There's one sentence in there I wanted to call out:
> Everything had to be done the “Nix Way”
Funny thing, what eventually drew me into using NixOS was a comment on some random forum (long since lost the reference) from what appeared to be an experienced NixOS veteran that said pretty much the opposite: that NixOS is as pure or impure as you want it to be. Want purely declarative everything? Do everything with Nix expressions, be it classic derivations or flakes. Want stateful package management? Install stuff to your profile. Or even install devbox and run homebrew in it. I've come to see the benefits in doing things "the Nix Way", but it's pragmatic enough that you're not entirely locked in. You just can't make any assumptions about what PATH looks like.
So while the rest of my system is defined as a flake, the one thing I haven't fully embraced on NixOS is home-manager, and I've only just started adopting that in a piecewise fashion. Meanwhile I'm defining a flake per project on my mac to replace all the other version-manager thingies I'd been using, but I still find nix-darwin a step too far.

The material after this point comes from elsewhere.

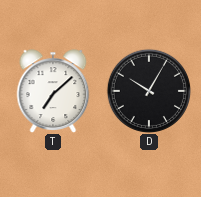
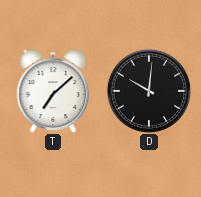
D: 10:05 -> 10:01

A lot of scripts and binaries don't work properly if not installed through Nix. This can really affect your workflow if you depend on random niche software not packaged by Nix.

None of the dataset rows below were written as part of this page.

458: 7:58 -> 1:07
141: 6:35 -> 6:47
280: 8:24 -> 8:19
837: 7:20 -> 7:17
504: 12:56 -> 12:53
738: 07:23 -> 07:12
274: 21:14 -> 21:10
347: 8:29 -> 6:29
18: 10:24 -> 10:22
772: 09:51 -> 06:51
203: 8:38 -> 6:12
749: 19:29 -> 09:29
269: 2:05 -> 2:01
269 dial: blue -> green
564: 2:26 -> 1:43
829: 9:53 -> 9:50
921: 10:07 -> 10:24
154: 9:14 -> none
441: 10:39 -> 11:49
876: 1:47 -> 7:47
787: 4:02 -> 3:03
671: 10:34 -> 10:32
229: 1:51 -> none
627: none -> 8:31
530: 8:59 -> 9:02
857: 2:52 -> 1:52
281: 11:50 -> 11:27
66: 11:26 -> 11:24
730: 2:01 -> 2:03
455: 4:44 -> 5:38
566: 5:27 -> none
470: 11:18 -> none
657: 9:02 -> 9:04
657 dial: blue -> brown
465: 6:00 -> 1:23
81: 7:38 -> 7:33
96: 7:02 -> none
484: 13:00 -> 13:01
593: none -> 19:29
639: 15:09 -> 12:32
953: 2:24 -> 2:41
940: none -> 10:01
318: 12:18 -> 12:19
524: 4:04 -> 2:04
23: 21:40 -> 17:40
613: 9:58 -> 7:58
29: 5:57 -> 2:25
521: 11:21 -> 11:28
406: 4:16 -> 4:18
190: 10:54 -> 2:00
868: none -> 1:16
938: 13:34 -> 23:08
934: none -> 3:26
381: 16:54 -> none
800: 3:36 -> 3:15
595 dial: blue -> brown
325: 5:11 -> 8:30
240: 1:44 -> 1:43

When I started my first job I couldn't build their TypeScript project because it depended on GRPC on NPM. That NPM package is literally just a binary...
This isn't really the fault of NixOS, but it's wildly impractical as long as the world is stuck where it is. I've recently considered going back into NixOS and spinning up Podman Ubuntu containers for stateful dev environments (with my home-manager programs included, of course). It's sort of the reverse approach, instead of Nix being a second-class citizen on Ubuntu, I want Ubuntu to be a second-class Citizen on Nix.
Yah I suppose I should have said "you just can't make any assumptions about the filesystem layout" instead. You can always assume shells have a symlink in /bin, and there's another for /usr/bin/env, and that's about it. Programs that assume the system follows the FHS tend to break on other distributions too, but certainly will on Nix. That's where we end up using containers and VMs, or whatever smoke and mirrors act NixOS does for Steam.